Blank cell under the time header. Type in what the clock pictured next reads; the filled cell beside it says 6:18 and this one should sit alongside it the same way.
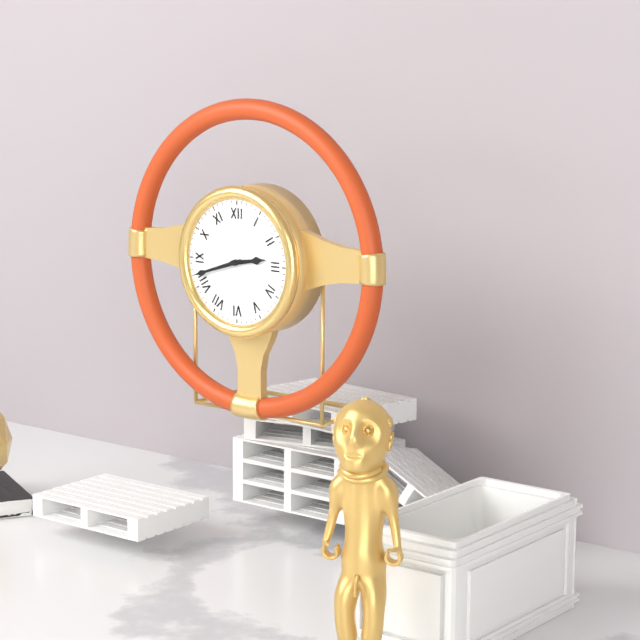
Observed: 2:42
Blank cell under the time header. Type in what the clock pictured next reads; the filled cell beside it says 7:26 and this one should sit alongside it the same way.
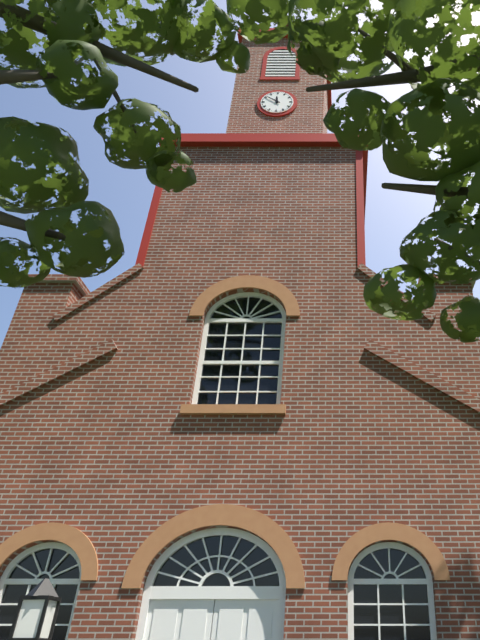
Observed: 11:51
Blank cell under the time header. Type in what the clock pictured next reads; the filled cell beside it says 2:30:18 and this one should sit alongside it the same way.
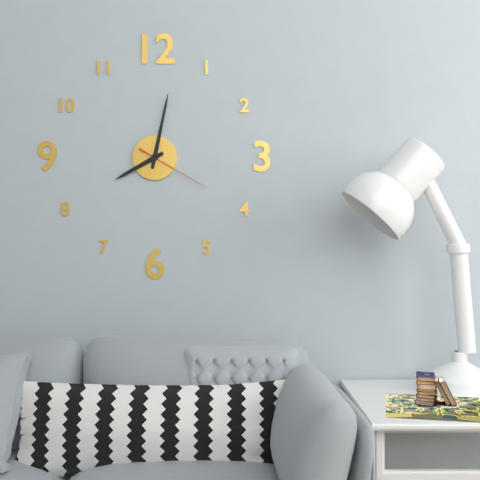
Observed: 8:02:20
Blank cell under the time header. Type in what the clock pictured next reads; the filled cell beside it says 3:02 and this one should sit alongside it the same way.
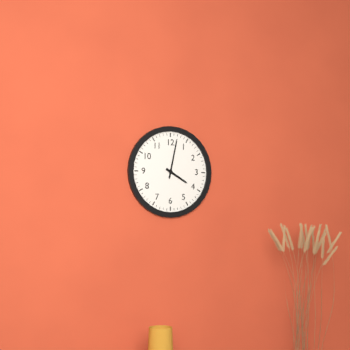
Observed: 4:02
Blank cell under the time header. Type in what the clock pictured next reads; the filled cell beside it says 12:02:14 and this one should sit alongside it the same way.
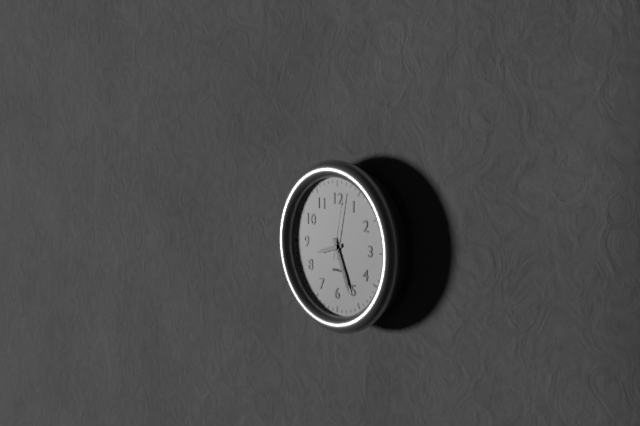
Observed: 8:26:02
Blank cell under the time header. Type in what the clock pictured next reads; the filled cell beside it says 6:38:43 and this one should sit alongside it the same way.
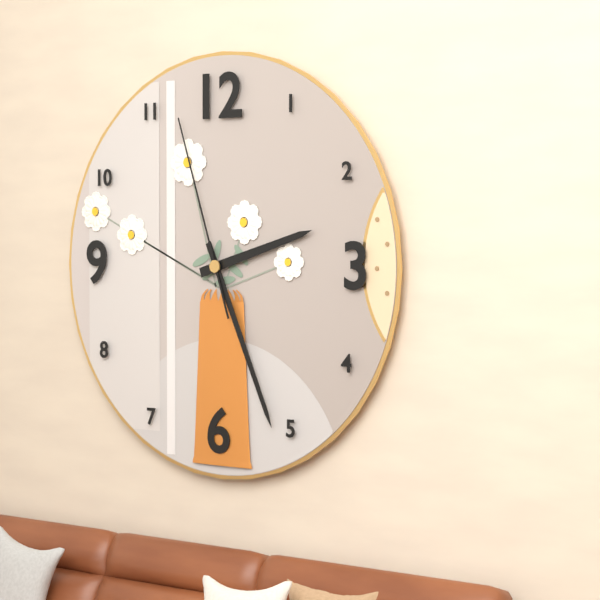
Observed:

++++++++++++++++++++

§ **EXERCISE DESCRIPTION**: Copy the items above word for word, from the very first line through the line containing "Observed: 4:02". Leave the pictures out.

§ **SOLUTION TO THIS EXERCISE**:
Blank cell under the time header. Type in what the clock pictured next reads; the filled cell beside it says 6:18 and this one should sit alongside it the same way.
Observed: 2:42
Blank cell under the time header. Type in what the clock pictured next reads; the filled cell beside it says 7:26 and this one should sit alongside it the same way.
Observed: 11:51
Blank cell under the time header. Type in what the clock pictured next reads; the filled cell beside it says 2:30:18 and this one should sit alongside it the same way.
Observed: 8:02:20
Blank cell under the time header. Type in what the clock pictured next reads; the filled cell beside it says 3:02 and this one should sit alongside it the same way.
Observed: 4:02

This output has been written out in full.